Reproduce word for word the lines of the data that begin with the line containing "Collections" and run through the final line, including both ends.

BEGIN

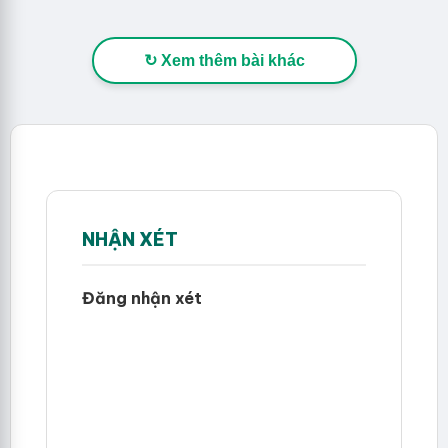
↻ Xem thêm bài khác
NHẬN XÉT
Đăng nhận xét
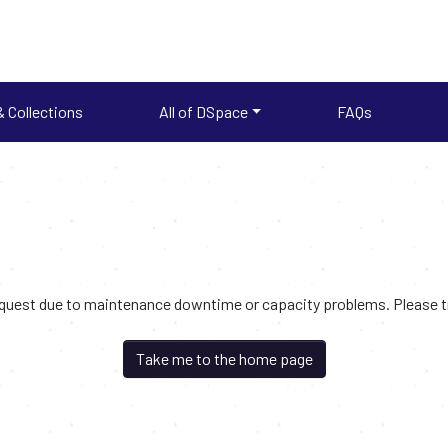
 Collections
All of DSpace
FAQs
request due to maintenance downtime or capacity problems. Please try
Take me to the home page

END

> _Result of this exercise_
 Collections
All of DSpace
FAQs
request due to maintenance downtime or capacity problems. Please try
Take me to the home page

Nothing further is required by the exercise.